Working Alliance Transformer for Psychotherapy Dialogue Classification

Paper · arXiv 2210.15603 · Published October 27, 2022
Psychology Chatbots ConversationEmotionsPsychology Therapy Practice

As a predictive measure of the treatment outcome in psychotherapy, the working alliance measures the agreement of the patient and the therapist in terms of their bond, task and goal. Long been a clinical quantity estimated by the patients’ and therapists’ self-evaluative reports, we believe that the working alliance can be better characterized using natural language processing technique directly in the dialogue transcribed in each therapy session. In this work, we propose the Working Alliance Transformer (WAT), a Transformer-based classification model that has a psychological state encoder which infers the working alliance scores by projecting the embedding of the dialogues turns onto the embedding space of the clinical inventory for working alliance.

The alliance entails a number of cognitive and emotional aspects of the interaction between these two agents, such as their shared understanding of the objectives to be attained and the tasks to be completed, as well as the bond, trust, and respect that will develop during the course of the therapy. While traditional methods to quantify the alliance depend on self-evaluative reports with point-scales valuation by patients and therapists about whole sessions [3], the digital era of mental health can enable new research fronts utilizing real-time transcripts of the dialogues between the patients and therapists.
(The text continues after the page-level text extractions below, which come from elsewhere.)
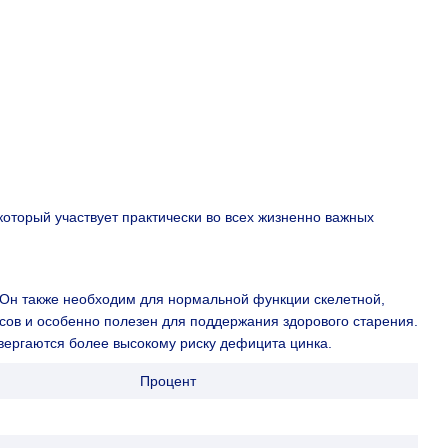
оторый участвует практически во всех жизненно важных
 Он также необходим для нормальной функции скелетной,
ссов и особенно полезен для поддержания здорового старения.
двергаются более высокому риску дефицита цинка.
Процент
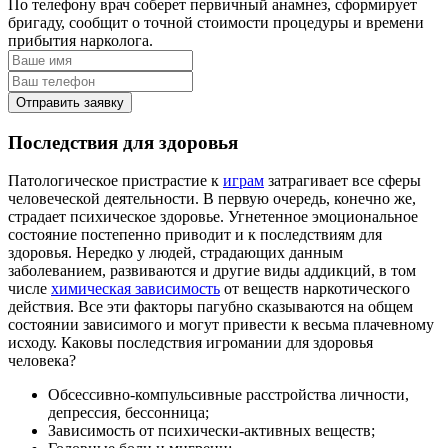
По телефону врач соберет первичный анамнез, сформирует
бригаду, сообщит о точной стоимости процедуры и времени
прибытия нарколога.
Отправить заявку
Последствия для здоровья
Патологическое пристрастие к
играм
затрагивает все сферы
человеческой деятельности. В первую очередь, конечно же,
страдает психическое здоровье. Угнетенное эмоциональное
состояние постепенно приводит и к последствиям для
здоровья. Нередко у людей, страдающих данным
заболеванием, развиваются и другие виды аддикций, в том
числе
химическая зависимость
от веществ наркотического
действия. Все эти факторы пагубно сказываются на общем
состоянии зависимого и могут привести к весьма плачевному
исходу. Каковы последствия игромании для здоровья
человека?
Обсессивно-компульсивные расстройства личности,
депрессия, бессонница;
Зависимость от психически-активных веществ;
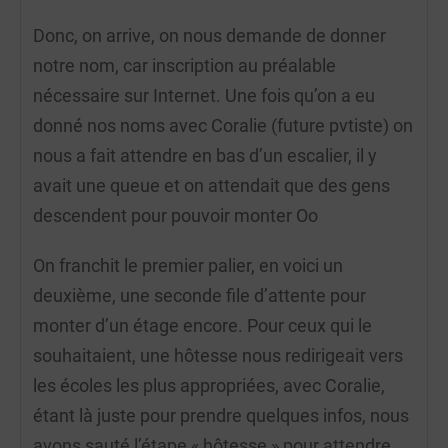
Donc, on arrive, on nous demande de donner
notre nom, car inscription au préalable
nécessaire sur Internet. Une fois qu’on a eu
donné nos noms avec Coralie (future pvtiste) on
nous a fait attendre en bas d’un escalier, il y
avait une queue et on attendait que des gens
descendent pour pouvoir monter Oo
On franchit le premier palier, en voici un
deuxième, une seconde file d’attente pour
monter d’un étage encore. Pour ceux qui le
souhaitaient, une hôtesse nous redirigeait vers
les écoles les plus appropriées, avec Coralie,
étant là juste pour prendre quelques infos, nous
avons sauté l’étape « hôtesse » pour attendre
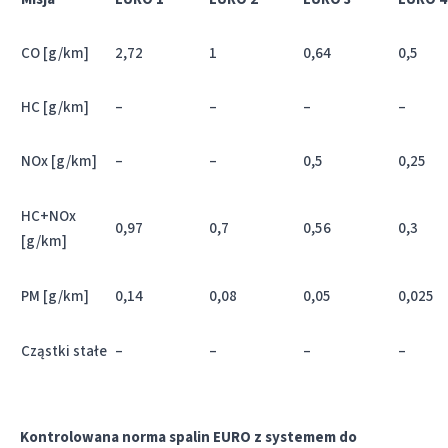
CO [g/km]
2,72
1
0,64
0,5
HC [g/km]
–
–
–
–
NOx [g/km]
–
–
0,5
0,25
HC+NOx
0,97
0,7
0,56
0,3
[g/km]
PM [g/km]
0,14
0,08
0,05
0,025
Cząstki stałe
–
–
–
–
Kontrolowana norma spalin EURO z systemem do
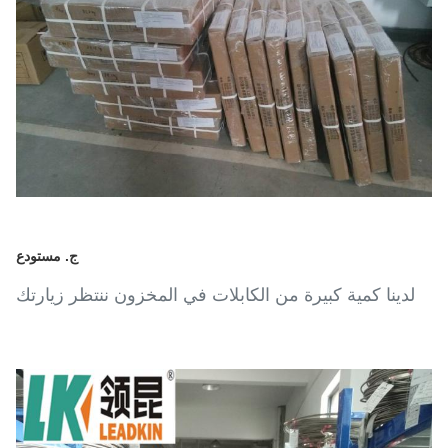
ج. مستودع
لدينا كمية كبيرة من الكابلات في المخزون ننتظر زيارتك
By analyzing the psychotherapy dialogues, we are interested in studying the usage of natural language processing technique to extract out turn-level features of the working alliance and see if it can help better inform us of the clinical condition of the patient.

patients’ turns are usually more narrative, as they are describing themselves, while the therapists’ turns are usually more declarative, as they are usually confirming the patients, or leading the conversations to a certain topic

After computing the information regarding the predicted clinical outcome with our inferred working alliance scores, this feature vector highlights a bias towards what the clinicians would care about in the psychotherapy given the metrics provided by the working alliance inventory. We would then able to further use this information to potentially inform us of the psychiatric condition of a given patient. As such, we propose the Working Alliance Transformer (WAT), a classification model that utilizes an inference module that informs the downstream classifier where the current state is with respect to the therapeutic trajectory or landscape in the psychotherapy treatment of this patient. Is this patients approaching a breakthrough? Or is he or she susceptible to a rupture of trust?
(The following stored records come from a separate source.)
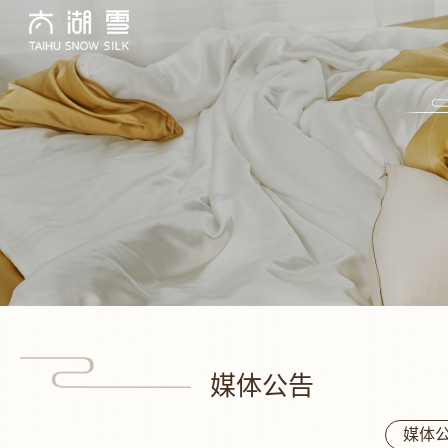
媒体公告
媒体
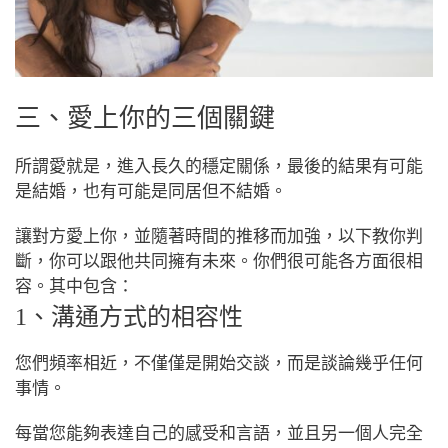
三、愛上你的三個關鍵
所謂愛就是，進入長久的穩定關係，最後的結果有可能
是結婚，也有可能是同居但不結婚。
讓對方愛上你，並隨著時間的推移而加強，以下教你判
斷，你可以跟他共同擁有未來。你們很可能各方面很相
容。其中包含：
1、溝通方式的相容性
您們頻率相近，不僅僅是開始交談，而是談論幾乎任何
事情。
每當您能夠表達自己的感受和言語，並且另一個人完全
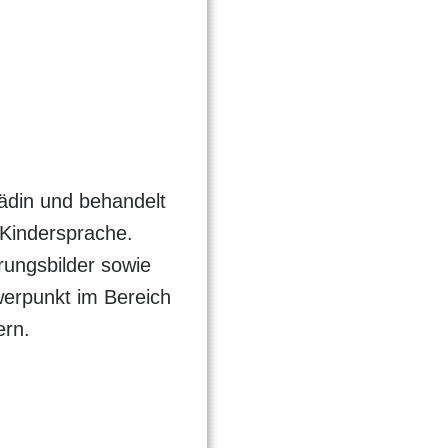
ädin und behandelt
Kindersprache.
rungsbilder sowie
erpunkt im Bereich
ern.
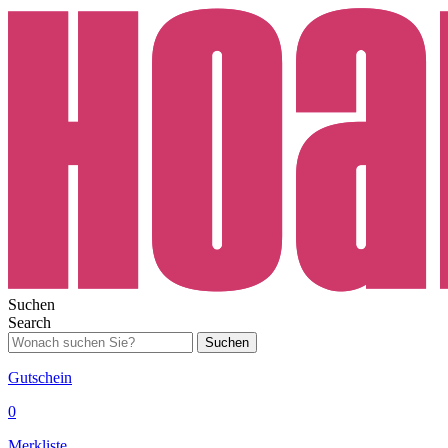
Suchen
Search
Suchen
Gutschein
0
Merkliste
The analytical features enabled by the working alliance inference are not only useful for the classification we investigate in this study but also other downstream tasks, such as predictive modeling and real-time analytics. In our case, the turns in a dialogue or monologue are fed into the sentence embedding sequentially as individual entries. And then, given the sentence embedding, we feed them each into the psychological state encoder that infer the psychological or therapeutic state of the dialogue at this turn. The encoder will generate a vector that characterizes the state, such as the 36- dimension working alliance scores, corresponding to the 36 working alliance inventory items. Then, the model aggregate both the sentence embedding feature vector and the psychological state vector. Since we feed our input sentence by sentence (or turn by turn), we have a sequence of combined feature vector, which is then fed into a sequence classifier. We use the transformer [11] as our classifier for its effectiveness in various sequence-based learning tasks, and potential interpretability from its attention weights. The output of this classification model is the predicted clinical condition of this sequence. The sequence of turns we feed to generate a label is typically either the entirety or a segment of a session of psychotherapy transcript.